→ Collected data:
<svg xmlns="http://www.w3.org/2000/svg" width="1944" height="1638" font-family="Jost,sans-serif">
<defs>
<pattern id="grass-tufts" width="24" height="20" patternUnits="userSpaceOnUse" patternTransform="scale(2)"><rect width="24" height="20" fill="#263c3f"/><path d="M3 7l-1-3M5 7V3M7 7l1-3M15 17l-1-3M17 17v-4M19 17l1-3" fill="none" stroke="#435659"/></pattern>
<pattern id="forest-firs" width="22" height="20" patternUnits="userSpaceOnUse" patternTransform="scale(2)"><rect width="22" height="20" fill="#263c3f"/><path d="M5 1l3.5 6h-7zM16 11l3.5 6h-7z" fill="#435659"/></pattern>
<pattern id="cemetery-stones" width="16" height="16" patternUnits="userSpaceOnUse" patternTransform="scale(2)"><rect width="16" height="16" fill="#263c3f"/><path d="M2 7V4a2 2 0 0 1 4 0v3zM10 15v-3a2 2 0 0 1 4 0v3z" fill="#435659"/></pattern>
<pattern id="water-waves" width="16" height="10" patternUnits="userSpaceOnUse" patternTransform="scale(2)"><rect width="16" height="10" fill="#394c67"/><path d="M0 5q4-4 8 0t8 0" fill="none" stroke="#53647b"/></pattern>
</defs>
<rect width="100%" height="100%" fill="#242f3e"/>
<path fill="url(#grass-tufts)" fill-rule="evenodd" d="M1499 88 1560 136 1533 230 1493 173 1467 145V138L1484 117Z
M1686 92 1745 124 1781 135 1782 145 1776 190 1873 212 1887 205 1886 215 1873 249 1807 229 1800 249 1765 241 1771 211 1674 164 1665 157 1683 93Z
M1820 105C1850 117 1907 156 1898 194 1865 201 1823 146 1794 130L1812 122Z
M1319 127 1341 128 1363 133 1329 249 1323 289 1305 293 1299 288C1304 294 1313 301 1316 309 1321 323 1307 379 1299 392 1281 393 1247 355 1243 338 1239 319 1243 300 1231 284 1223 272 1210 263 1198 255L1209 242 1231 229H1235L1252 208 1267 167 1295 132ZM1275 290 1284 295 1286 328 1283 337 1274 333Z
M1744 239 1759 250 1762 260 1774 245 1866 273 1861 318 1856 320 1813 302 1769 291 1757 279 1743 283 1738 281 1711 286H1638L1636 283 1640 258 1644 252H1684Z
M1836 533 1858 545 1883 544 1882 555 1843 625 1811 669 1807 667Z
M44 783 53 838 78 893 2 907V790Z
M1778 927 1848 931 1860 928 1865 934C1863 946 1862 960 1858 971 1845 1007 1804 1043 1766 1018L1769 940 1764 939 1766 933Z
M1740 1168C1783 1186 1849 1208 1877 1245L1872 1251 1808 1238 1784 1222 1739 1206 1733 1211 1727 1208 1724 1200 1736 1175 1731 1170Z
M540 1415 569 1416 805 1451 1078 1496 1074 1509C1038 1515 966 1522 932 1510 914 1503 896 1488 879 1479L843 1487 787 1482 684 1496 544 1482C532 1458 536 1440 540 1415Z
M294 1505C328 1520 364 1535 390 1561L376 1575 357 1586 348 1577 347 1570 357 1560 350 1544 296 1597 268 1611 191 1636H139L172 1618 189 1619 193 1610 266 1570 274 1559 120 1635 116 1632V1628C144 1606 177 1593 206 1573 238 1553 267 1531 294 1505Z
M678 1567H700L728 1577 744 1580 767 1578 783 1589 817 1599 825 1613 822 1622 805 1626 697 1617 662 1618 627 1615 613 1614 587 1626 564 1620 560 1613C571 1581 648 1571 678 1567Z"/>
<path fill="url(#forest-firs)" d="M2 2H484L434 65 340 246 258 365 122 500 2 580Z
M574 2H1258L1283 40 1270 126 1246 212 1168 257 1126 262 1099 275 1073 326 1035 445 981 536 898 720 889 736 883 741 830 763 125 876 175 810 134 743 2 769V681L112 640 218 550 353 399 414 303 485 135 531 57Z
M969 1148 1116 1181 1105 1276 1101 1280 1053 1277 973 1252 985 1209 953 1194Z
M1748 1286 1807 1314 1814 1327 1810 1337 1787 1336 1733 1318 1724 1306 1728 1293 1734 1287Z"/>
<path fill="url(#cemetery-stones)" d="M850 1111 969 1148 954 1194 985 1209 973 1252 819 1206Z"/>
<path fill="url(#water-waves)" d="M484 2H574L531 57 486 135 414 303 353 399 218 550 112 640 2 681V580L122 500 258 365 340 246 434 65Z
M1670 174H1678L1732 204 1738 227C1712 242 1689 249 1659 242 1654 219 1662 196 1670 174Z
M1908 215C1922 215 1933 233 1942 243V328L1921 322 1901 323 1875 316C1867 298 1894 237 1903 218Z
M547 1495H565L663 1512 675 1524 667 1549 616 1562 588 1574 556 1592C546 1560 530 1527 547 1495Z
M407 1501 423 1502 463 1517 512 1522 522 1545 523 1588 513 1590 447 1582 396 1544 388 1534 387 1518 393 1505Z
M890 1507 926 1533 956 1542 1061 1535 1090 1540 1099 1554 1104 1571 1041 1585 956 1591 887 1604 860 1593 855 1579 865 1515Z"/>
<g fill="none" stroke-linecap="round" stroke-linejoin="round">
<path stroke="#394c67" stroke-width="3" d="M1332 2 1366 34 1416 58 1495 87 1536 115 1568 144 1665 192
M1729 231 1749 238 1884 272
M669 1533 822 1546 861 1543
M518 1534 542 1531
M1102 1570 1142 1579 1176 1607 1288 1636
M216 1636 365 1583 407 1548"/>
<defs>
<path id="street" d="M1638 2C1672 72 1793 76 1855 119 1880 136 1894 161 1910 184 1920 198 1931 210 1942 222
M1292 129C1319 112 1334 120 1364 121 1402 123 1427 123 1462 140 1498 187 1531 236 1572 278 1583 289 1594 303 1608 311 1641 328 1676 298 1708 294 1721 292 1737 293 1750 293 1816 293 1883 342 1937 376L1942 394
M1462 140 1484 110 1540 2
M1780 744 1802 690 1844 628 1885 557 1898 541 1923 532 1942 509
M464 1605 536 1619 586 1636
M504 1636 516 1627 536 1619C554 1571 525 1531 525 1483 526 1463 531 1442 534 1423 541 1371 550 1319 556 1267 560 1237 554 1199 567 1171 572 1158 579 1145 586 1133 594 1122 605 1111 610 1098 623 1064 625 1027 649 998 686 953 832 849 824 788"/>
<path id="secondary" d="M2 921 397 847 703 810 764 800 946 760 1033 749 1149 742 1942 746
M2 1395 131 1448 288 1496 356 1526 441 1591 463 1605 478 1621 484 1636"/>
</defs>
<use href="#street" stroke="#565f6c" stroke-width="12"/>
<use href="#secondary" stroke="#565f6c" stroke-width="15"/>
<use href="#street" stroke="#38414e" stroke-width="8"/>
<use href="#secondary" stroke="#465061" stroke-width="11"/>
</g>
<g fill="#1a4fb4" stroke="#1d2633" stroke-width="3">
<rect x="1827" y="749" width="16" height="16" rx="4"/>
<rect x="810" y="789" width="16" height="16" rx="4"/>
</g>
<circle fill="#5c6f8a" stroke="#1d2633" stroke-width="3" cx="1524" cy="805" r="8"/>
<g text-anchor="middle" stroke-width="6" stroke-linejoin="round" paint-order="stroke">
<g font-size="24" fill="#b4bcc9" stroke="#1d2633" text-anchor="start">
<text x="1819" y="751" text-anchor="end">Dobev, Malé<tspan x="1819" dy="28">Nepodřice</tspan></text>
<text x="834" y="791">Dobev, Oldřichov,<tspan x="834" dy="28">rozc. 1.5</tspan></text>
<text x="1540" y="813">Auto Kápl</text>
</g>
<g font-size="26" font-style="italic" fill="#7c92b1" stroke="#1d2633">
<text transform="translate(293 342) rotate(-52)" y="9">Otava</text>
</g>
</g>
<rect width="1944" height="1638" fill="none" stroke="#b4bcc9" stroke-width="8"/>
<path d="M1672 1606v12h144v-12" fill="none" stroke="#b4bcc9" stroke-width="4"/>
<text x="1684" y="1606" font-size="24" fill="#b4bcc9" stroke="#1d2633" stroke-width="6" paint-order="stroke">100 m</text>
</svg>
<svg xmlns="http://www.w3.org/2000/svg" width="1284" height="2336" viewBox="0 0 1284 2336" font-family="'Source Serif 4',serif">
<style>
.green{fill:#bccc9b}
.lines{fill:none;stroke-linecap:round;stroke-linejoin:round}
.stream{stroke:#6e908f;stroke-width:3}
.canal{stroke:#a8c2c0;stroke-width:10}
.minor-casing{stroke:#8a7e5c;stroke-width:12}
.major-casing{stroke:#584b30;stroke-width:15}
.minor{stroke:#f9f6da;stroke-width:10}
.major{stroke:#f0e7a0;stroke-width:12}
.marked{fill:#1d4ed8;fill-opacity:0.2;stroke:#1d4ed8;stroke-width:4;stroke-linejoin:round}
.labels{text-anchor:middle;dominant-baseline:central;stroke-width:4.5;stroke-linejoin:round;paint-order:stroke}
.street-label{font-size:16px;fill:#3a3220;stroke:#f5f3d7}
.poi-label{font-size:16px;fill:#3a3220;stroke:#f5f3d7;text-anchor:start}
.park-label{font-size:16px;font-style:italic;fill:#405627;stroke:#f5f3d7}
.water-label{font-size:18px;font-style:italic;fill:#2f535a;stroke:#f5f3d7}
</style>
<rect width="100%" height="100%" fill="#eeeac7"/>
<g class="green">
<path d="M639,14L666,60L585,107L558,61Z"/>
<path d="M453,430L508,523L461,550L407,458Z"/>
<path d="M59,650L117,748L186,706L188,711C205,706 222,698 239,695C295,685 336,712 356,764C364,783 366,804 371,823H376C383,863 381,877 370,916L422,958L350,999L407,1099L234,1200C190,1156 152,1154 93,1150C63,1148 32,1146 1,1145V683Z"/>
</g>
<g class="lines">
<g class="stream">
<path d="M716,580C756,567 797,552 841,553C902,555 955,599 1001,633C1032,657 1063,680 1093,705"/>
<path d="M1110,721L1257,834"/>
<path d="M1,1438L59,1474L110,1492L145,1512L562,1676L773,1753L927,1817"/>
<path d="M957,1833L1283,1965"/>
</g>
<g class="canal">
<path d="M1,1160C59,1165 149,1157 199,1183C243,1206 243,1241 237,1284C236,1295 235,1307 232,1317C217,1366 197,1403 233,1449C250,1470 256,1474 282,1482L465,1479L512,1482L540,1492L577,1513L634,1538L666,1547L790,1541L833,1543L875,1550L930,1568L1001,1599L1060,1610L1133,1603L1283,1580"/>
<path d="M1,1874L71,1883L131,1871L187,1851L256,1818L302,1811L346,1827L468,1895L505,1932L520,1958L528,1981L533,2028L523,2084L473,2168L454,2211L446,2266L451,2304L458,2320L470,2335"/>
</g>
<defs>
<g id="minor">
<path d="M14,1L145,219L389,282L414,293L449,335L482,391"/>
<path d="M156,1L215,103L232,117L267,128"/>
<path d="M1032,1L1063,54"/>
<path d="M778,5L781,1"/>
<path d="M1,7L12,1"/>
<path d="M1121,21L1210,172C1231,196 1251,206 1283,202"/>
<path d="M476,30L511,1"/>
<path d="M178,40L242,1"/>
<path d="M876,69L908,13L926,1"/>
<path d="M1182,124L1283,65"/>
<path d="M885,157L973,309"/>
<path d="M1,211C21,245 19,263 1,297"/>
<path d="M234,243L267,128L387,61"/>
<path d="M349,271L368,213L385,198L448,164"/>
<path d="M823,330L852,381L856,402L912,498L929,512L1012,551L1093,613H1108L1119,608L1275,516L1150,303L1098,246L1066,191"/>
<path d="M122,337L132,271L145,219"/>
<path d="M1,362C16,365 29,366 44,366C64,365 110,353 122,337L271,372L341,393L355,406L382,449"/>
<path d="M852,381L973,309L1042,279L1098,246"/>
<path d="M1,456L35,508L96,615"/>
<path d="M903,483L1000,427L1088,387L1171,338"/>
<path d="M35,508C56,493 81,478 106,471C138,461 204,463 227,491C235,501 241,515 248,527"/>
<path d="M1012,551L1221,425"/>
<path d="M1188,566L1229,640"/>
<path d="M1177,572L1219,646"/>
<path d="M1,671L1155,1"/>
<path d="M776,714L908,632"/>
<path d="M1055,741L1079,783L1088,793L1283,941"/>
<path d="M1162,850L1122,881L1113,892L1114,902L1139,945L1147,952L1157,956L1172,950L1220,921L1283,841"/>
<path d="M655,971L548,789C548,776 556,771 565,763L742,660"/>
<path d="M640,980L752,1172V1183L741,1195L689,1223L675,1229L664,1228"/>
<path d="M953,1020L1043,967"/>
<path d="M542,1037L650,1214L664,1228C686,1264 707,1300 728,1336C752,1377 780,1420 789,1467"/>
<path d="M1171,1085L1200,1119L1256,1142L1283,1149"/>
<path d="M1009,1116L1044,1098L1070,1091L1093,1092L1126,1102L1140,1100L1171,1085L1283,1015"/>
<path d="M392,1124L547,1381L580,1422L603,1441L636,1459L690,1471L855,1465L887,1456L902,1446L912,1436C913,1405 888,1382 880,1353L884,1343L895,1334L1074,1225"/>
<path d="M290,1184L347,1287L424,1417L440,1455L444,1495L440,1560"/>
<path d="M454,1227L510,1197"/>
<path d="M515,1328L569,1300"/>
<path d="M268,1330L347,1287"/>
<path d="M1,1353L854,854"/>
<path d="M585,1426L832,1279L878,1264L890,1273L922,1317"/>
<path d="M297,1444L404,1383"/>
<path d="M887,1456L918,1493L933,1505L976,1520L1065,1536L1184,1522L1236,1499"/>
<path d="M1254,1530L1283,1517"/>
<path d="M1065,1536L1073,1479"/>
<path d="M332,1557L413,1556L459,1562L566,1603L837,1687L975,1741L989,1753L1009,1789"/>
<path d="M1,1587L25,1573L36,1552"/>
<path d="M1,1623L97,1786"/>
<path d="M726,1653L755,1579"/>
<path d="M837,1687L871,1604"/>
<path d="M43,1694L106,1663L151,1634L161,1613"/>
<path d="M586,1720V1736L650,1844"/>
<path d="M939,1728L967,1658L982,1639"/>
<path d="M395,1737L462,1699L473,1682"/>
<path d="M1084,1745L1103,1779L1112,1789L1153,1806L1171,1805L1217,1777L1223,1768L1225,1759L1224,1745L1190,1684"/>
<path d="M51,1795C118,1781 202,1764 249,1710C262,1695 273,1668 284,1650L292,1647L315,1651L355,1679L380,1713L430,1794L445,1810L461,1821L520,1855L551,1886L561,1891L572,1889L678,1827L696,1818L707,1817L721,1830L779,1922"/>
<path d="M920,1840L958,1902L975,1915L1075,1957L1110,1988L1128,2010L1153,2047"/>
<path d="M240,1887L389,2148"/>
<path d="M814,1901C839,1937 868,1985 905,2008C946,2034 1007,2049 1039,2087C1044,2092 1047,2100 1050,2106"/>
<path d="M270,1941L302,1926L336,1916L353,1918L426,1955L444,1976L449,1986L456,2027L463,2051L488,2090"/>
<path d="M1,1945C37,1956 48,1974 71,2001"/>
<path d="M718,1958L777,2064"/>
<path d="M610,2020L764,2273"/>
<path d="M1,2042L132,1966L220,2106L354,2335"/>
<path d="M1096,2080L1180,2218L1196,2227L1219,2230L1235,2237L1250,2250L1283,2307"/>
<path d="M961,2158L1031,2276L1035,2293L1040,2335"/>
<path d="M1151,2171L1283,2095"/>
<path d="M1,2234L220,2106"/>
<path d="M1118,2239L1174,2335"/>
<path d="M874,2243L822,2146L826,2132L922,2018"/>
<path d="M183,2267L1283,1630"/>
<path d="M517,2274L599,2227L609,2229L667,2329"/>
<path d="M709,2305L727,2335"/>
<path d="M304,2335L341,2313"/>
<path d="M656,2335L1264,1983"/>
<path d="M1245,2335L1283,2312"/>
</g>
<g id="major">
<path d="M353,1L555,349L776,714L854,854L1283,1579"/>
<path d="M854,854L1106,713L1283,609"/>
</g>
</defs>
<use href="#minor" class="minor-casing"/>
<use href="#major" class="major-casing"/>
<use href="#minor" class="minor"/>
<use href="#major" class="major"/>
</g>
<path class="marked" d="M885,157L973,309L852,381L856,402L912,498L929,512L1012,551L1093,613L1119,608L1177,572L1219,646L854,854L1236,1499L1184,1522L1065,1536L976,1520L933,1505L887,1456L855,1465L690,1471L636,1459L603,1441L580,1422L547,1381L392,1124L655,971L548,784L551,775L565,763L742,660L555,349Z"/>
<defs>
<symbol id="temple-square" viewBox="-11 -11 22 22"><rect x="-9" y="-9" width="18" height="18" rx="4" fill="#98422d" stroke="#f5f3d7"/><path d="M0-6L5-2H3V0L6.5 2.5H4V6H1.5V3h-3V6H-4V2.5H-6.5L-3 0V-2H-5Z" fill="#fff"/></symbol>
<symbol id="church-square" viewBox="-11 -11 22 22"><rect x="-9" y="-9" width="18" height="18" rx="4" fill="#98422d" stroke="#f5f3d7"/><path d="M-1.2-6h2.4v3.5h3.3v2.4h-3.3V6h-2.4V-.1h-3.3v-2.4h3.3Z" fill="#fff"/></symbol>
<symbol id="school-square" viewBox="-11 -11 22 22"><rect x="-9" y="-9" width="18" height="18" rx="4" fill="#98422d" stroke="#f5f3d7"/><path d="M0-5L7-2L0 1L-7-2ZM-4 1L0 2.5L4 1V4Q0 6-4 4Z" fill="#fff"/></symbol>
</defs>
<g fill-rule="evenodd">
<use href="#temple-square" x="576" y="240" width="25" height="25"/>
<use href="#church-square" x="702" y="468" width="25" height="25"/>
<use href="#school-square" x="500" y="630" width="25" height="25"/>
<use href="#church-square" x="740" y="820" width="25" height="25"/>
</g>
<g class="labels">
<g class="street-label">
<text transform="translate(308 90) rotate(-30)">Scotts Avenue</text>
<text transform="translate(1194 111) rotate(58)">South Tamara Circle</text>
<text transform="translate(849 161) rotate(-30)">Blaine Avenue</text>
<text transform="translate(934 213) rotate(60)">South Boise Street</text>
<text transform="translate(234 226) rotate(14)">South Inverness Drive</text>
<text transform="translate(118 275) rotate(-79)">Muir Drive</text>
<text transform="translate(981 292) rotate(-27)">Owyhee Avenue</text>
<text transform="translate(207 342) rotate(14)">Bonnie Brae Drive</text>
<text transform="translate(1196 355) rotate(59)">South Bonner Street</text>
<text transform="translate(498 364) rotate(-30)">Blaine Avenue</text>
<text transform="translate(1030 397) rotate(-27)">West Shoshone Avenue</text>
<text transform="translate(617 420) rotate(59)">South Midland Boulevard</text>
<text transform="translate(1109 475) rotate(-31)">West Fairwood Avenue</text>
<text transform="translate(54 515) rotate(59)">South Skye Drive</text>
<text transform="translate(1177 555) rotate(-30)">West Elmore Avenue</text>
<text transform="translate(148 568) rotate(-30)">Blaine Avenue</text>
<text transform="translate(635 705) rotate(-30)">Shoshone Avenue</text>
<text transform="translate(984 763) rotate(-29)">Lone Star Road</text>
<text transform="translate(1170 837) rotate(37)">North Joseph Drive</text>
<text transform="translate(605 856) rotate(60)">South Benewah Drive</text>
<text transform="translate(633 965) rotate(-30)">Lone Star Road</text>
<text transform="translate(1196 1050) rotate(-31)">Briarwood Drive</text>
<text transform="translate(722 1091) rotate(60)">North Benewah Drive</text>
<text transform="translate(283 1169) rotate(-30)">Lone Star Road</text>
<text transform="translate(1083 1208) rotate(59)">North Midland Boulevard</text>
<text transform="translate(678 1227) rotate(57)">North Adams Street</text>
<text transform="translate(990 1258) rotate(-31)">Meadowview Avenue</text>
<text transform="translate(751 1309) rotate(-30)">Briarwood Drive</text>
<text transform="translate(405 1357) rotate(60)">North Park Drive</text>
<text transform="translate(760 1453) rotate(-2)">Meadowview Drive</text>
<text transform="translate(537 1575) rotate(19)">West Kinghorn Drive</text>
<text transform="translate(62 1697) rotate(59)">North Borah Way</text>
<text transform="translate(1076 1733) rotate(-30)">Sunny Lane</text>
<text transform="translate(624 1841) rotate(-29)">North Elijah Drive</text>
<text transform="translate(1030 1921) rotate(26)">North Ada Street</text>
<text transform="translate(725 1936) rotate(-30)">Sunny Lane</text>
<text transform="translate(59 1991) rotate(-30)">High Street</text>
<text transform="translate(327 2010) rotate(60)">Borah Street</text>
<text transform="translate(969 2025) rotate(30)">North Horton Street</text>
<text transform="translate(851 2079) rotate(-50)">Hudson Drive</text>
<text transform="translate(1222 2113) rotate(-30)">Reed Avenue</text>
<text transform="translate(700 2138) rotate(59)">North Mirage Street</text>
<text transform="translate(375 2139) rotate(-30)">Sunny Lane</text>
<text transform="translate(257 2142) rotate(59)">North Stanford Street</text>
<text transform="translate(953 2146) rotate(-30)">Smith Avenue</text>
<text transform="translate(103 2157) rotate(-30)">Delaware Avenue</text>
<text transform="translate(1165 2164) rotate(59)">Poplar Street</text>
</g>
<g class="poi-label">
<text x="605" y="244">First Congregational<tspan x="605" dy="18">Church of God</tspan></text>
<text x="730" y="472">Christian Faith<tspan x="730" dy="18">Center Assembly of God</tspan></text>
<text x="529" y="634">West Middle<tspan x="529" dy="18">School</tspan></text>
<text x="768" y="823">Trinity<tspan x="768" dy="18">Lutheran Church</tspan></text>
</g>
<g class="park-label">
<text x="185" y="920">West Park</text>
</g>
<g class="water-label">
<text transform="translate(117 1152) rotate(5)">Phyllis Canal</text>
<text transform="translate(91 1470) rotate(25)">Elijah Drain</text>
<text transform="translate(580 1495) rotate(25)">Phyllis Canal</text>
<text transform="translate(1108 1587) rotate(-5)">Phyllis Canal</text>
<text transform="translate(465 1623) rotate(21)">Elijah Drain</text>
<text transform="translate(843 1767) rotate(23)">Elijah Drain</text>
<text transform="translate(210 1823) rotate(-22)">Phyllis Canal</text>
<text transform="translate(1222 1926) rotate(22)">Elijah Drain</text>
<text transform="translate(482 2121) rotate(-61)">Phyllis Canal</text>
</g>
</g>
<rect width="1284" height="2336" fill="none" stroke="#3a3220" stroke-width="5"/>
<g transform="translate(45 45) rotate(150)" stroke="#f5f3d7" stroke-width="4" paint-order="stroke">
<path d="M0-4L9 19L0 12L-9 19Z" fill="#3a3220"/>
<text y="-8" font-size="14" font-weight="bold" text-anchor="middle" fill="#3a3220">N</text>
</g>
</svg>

→ EXERCISE BRIEF: Reproduce each line of the records in which the string "lines" appears.

→ RESULT OF THE EXERCISE:
.lines{fill:none;stroke-linecap:round;stroke-linejoin:round}
<g class="lines">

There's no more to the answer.